In his previous pamphlets, ‘Body Voices‘ and ‘Wordless‘, Kevin Reid showcased an eye for the absurd. In ‘Wordless’, George Szirtes’ words and Reid’s images riffed on silent cinema’s intertitles and in his latest micro-pamphlet, ‘Burdlife’, Scots dialect is grafted onto birdsong, rendering the witterings of our daily lives as gloriously absurd.

Achilles and Briseis, fresco, 100AD, Casa del Poeta Tragico, Pompeii (photo credit: Wikipedia)

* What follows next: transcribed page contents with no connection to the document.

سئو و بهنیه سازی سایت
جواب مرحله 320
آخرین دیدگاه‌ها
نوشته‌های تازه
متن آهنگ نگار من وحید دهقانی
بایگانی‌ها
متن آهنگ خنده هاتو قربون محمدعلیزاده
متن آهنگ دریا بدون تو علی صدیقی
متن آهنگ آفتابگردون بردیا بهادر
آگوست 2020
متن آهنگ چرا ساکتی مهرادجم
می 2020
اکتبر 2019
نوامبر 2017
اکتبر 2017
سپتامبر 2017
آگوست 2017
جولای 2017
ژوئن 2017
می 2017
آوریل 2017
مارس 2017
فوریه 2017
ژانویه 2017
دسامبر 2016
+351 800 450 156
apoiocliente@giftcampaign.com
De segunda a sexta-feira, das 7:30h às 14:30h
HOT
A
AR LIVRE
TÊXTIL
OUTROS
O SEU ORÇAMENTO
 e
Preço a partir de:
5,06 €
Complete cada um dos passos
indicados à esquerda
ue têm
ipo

The understated dialogue, ‘Juicy Wurm’, is perfectly formed. The interlocutors preface their speech with ‘nawnawnaw’. Perhaps this is because they’re expressing their disagreement as they argue over a worm. The poem starts in medias res: the birds’ tug o’ war has already started. This being the case, the poem has a mock heroic quality. We might as well be looking at Achilles and Agamemnon tugging at the hapless Briseis. The  poem darkens as we’re reminded of our place in the natural word. We like to credit ourselves with rationality and superiority but Reid’s poem takes us down a peg or two.

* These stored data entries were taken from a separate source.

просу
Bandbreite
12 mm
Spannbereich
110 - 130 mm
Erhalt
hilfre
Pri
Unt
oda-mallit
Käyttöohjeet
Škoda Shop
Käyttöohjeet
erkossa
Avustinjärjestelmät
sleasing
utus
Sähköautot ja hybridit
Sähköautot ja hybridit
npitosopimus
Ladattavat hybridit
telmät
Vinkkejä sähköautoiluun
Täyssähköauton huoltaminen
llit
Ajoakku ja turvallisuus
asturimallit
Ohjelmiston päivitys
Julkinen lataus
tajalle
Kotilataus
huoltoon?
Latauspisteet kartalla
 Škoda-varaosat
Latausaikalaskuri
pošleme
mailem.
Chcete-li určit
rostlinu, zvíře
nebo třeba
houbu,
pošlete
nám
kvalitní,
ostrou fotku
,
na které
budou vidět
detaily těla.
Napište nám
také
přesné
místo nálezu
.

Highland Regiments’ Tug o’ War (Photo credit: Jamie McCaffrey)

‘Scunnert’, another dialogue, presents the emptiness, boredom and repetition of economic deprivation as the pair are up to the ‘sameolshite / sameolshite’. Imprecations lose their power and meaning as they become verbal ticks. Similarly, ‘Bird Scale’ ends with the line ‘Effoff effoff effoff’.

‘Burdlife’ is a small but perfectly formed micro-pamphlet of nine poems. It is rich, distinctive and repays re-reading. It sizzles with the sheer joy of sound and language. I read some of these poems to my five and eight year old children over the dinner table: they howled with laughter. To me, this is another sign that Kevin Reid is getting a lot right.